12. Bölüm: "Mutfak"

71 11 67
                                    

Size soft pnçikbir bölümle geldim. Ben yazarken çok ponçik bir şey oldum umarım beğenirsiniz. İyi okumalar...

Oy vermeyi ve yorum yapmayı unutmayın şimdiden teşekkürler ❤

Bol bol #LarMer var :)

Bölüm şarkısı: Nilipek~ Gömülür

12. Bölüm: "Mutfak"
"Yakalansak nolur ki? Şahsen ben yakalanma tarafıyım... Sonuçta sevgili olduğumuzda öğrenecekler."

🍂

Bazen bazı durumlarda "mış" gibi yapmak kolay gelir insana. Mesela bir partide mutluymuş gibi yapmak, bildiğin bir hediyeyi açarken heycanlıymış gibi yapmak veya yapmadığın bir ödevi unutmuş gibi yapmak...

Fakat bir şeyi gerçekten unutmak, hele ki bir olayı gerçekten unutmak kadar kötü bir şey yok.

"Meriç ve Çınar'ın anlattığına göre sen Ayça'yla görüşmüşsün. Ve onu aşağılamışsın." Bugün günlerden 30 Ekim. "Çekinmene gerek yok. Bunu sen değil diğer kişiliğin yaptı." 29 Ekim günü karakter değiştirmiş ve diğerinin ne yaptığını hatırlamıyormuşum.

Garip öyle değil mi? Aslında yaptığın şeyi unutmak. Bilincimi, hafızamı ve kimliğimi tek bir kişilikte toparlayamıyormuşum. Bu sebeple unutmaya sebep oluyormuş.

"Şöyle başlayalım o zaman, sesleri duyuyor musun?"

"Hayır, yaklaşık bir haftadır duymuyorum." Yalan değildi. En son okulda, yeni eve geçeceğimiz gün duymuştum. Nil Hanım birkaç not alıp bana döndü.

"Tamamdır. Larin'ciğim, içeri Meriç'in gelmedinde problem var mı?" İki kere gözlerimi kırpıştırıp başımı iki yana salladım. "Hayır yok, tabii gelebilir." Nil Hanım, sekreteri arayıp Meriç'i buraya göndermesini söyledi.

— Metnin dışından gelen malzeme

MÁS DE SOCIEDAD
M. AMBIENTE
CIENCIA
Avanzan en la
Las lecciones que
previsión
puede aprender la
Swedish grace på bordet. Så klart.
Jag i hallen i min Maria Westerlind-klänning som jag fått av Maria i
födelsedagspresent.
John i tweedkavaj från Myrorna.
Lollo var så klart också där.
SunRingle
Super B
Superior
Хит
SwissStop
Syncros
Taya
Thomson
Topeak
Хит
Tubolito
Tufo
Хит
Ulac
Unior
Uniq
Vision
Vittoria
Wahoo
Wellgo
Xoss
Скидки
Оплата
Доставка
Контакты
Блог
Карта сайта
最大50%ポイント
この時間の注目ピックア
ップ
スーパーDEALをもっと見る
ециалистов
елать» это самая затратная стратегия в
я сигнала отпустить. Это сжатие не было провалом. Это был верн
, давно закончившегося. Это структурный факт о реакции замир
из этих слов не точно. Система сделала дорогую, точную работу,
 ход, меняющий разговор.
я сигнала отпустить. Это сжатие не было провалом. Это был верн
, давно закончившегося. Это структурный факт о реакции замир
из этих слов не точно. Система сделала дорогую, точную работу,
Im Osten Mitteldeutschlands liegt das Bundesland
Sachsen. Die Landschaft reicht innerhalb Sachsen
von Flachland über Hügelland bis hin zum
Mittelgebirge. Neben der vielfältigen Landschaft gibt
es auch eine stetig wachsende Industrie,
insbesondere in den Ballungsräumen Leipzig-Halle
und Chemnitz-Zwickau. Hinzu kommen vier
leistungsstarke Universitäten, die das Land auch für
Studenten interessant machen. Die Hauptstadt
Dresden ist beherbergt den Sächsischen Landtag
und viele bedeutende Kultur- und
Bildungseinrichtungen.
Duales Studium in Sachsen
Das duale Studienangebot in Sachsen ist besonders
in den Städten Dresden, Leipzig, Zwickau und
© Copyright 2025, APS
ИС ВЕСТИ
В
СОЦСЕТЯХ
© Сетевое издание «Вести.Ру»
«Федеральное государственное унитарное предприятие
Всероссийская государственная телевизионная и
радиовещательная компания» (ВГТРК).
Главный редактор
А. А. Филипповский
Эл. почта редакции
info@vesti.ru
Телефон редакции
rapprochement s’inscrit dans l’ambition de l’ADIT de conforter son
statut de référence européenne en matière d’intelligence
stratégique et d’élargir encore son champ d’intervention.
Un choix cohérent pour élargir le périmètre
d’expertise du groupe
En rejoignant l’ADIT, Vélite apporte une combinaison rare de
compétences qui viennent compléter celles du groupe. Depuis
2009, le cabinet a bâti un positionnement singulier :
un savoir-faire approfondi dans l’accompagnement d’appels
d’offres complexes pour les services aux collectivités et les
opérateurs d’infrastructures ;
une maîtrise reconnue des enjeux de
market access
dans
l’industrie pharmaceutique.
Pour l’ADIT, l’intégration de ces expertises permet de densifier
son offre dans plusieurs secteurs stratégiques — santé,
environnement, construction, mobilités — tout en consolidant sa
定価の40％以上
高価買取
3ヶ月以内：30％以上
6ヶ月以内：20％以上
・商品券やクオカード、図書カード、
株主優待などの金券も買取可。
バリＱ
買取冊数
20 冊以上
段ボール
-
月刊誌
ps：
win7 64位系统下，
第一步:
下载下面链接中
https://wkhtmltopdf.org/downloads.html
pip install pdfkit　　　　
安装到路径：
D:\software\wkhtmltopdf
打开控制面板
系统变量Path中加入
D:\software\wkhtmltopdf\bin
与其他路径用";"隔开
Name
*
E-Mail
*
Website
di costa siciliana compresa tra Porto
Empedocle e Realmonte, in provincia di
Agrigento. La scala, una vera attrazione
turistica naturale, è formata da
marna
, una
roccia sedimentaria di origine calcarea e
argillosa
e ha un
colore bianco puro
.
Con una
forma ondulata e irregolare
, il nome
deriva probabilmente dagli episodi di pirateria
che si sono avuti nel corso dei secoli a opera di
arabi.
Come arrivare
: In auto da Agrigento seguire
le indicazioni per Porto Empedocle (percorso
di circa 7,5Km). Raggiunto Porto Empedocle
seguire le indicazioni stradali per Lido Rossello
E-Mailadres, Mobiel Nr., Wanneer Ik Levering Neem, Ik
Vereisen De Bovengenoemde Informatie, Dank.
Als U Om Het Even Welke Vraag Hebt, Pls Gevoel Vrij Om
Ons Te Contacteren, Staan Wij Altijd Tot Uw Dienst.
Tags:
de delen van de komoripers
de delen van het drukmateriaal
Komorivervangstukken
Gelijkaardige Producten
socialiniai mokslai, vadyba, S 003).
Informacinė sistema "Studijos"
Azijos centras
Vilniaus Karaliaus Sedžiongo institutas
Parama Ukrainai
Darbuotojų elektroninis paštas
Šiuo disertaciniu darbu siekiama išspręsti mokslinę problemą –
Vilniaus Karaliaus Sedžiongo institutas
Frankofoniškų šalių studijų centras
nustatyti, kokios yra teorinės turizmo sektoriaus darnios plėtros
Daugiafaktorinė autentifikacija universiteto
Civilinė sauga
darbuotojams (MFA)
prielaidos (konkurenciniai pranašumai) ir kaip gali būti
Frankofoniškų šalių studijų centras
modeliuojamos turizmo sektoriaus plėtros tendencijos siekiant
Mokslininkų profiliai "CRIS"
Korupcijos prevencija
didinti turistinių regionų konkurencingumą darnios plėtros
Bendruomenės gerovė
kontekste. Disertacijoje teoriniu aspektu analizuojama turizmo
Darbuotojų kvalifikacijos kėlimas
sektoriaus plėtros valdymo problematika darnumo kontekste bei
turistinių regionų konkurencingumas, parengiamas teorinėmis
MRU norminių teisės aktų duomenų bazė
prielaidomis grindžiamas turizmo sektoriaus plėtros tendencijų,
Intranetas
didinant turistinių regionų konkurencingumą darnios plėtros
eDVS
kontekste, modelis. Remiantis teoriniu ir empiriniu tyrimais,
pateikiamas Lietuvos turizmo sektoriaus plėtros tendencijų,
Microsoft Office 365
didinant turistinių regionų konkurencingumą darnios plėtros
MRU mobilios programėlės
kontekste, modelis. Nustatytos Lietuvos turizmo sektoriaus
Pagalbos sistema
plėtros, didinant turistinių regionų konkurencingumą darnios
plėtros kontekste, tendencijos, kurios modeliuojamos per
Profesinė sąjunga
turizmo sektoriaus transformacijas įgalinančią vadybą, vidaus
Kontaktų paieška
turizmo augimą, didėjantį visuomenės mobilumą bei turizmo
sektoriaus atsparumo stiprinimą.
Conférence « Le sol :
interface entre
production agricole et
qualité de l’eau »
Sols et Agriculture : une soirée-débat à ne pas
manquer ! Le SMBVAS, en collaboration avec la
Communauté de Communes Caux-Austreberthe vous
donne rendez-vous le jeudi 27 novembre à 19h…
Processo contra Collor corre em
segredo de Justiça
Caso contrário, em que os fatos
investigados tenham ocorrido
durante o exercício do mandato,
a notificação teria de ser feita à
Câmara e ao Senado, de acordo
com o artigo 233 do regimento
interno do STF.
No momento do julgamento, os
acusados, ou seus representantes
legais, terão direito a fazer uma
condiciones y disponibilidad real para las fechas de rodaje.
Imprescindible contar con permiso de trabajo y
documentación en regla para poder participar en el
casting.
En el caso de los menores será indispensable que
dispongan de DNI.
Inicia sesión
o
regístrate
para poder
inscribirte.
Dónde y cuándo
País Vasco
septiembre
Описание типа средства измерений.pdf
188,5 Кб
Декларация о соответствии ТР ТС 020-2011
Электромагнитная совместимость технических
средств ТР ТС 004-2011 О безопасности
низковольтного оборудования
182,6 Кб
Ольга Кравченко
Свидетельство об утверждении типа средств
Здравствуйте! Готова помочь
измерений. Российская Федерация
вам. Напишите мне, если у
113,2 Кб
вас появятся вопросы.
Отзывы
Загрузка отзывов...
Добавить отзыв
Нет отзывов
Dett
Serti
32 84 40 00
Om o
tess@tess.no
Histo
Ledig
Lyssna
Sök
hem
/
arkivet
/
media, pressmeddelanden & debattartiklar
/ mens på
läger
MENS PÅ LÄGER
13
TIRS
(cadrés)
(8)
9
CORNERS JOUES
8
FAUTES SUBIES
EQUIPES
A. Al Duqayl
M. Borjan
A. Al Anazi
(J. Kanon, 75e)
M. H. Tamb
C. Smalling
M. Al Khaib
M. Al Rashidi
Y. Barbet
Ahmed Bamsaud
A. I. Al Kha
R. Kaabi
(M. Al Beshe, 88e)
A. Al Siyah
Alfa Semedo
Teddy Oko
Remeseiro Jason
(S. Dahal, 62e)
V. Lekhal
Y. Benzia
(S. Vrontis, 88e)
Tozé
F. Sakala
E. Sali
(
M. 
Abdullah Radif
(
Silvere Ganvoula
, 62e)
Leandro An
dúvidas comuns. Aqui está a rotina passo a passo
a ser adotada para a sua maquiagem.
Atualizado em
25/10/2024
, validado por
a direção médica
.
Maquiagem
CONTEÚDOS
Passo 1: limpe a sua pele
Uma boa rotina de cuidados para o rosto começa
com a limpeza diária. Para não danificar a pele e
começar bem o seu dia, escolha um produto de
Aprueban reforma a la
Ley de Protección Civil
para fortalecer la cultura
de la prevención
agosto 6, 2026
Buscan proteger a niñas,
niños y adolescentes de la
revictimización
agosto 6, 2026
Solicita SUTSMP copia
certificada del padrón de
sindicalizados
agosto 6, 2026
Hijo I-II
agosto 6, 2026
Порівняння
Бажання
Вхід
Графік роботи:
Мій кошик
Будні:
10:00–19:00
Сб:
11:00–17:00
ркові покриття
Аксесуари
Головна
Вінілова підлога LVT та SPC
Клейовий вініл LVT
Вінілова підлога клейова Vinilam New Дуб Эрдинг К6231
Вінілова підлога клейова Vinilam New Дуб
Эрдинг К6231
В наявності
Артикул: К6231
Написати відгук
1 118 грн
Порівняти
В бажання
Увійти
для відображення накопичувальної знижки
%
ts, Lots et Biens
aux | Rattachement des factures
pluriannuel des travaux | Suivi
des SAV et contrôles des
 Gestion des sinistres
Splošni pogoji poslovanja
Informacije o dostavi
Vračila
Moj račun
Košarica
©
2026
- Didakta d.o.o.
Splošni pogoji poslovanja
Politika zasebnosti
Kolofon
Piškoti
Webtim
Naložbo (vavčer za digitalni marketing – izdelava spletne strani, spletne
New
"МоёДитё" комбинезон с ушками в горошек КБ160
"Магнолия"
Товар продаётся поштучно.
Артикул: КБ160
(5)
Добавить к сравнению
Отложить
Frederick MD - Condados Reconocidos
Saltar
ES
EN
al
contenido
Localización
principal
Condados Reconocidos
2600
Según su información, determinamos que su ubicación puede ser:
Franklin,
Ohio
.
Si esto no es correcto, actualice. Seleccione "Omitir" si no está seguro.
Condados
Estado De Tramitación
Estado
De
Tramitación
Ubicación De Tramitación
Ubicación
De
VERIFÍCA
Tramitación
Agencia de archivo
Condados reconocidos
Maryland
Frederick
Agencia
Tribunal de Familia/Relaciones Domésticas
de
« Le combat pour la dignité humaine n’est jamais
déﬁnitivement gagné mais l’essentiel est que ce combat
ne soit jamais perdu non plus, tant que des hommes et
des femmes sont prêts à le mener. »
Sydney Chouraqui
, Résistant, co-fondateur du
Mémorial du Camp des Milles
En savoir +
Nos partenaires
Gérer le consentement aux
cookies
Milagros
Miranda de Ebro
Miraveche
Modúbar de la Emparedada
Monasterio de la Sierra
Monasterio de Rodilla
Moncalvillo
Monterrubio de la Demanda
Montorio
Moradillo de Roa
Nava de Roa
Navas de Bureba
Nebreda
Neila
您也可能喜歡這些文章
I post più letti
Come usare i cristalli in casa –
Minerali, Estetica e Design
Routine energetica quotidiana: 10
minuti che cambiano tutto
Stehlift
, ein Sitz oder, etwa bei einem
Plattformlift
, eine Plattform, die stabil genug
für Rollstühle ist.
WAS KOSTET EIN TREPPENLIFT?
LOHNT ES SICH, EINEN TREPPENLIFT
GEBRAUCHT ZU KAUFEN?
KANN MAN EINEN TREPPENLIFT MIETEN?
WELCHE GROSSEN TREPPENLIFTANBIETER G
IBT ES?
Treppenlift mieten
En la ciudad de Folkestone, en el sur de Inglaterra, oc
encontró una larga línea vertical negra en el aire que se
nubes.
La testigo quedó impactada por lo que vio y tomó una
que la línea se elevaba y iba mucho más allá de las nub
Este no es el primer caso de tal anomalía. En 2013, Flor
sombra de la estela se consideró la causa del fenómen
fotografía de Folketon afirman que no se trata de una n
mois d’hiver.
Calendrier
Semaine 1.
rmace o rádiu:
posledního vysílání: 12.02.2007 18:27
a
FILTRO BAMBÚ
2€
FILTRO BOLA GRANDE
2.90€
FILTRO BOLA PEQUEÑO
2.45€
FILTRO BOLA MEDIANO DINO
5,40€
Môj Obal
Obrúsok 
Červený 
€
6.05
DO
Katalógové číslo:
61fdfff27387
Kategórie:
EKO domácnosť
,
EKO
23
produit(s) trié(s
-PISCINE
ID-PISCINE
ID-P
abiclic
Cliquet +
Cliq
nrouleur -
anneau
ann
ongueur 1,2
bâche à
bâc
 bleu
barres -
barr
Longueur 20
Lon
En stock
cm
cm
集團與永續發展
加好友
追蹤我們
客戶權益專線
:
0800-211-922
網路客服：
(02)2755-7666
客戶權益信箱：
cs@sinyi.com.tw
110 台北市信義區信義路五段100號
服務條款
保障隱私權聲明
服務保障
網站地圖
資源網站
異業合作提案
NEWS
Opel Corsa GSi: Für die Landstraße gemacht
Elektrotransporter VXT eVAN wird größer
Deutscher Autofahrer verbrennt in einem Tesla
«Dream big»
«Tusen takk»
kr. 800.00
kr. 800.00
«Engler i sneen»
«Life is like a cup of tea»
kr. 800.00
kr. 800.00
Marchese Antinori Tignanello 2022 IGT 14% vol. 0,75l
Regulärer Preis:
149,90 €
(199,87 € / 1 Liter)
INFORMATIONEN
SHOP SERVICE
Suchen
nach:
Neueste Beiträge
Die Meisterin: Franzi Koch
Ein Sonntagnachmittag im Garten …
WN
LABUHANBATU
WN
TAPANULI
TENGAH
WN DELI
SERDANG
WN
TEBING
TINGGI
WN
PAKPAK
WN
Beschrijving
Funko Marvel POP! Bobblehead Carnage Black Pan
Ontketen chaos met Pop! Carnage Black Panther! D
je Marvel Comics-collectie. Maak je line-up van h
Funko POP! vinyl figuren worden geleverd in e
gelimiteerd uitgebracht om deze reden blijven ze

Yaklaşık 3 dakika sonra kapı çalınıp içeri Meriç girdi. Önce bana ardından doktoruma baktı. "Bir problem yoktur umarım." Deyip karşımdaki sandaleyeye oturdu.

"Meriç son bir haftadır Larin'in haraketlerinde bir değişiklik hissediyor musun?" Meriç biraz düşündü, başını iki yana salladı ama hemen sonra konuşmaya başladı. "Ani iniş çıkışlar oluyordu sadece." Nil Hanım başını sallayıp not aldı ve bize döndü.

"İlk öncelikle telaş yapmanızı gerektirecek bir durum yok, fakat-"

"Uzatmak yerine direkt konuya girseniz." Meriç'e döndüğümde gayet ciddi olduğunu gördüm.

Doktorla bir süre bakıştıktan sonra doktor konuşmaya başladı. "Peki. Larin'in durumu ciddileşiyor. Duyduğu seslere bürünmüş. Yani kişilikleri tam olarak oluşmuş. İlaçlarla bastırılır mı bilmiyorum, fakat bu hızla devam ederse bir aya kontrol edilemez hale gele-" Derken ayaklandım ve odadan çıktım. Duymak istemiyordum.

Psikolojik durum olarak iyi bir yere gitmiyordum. Ve bu durumdan sadece sevgilisiyle takılmaktan beni unutan arkadaşım -ki onunda son olanlardan haberi yoktu- ve aramızda bir bağ olduğu belli olan fakat bir türlü isim koyamadığımız annemin sevgilisinin oğlunun haberi vardı. Yanlış anlamayın Gizem'e bir lafım yoktu, hatta onun mutluvolması beni daha da mutlu ediyordu. Çınar'la birbirlerini cidden seviyorlardı ve bu beni gerçekten mutlu ediyordu.

Lafım alttan alta annemeydi. Farkında değildim fakat anneme güceniyordum. Meriç veya Gizem benim ailem değildi. Bu durumdan haberi olması gereken onlar değil, annem olmalıydı.

Evet haklısınız, Meriç'in anneme söylemesine izin vermiyorum. Çünkü böyle bir şeyi ondan değil kendi öğrenmeliydi. Gelip bana sorsa bile anlatırdım. Annem elinin her yere ulaşabileceği bir mimardı, hakkımda küçük bir araştırma yapsa bile öğrenebileceği şeylerdi bunlar.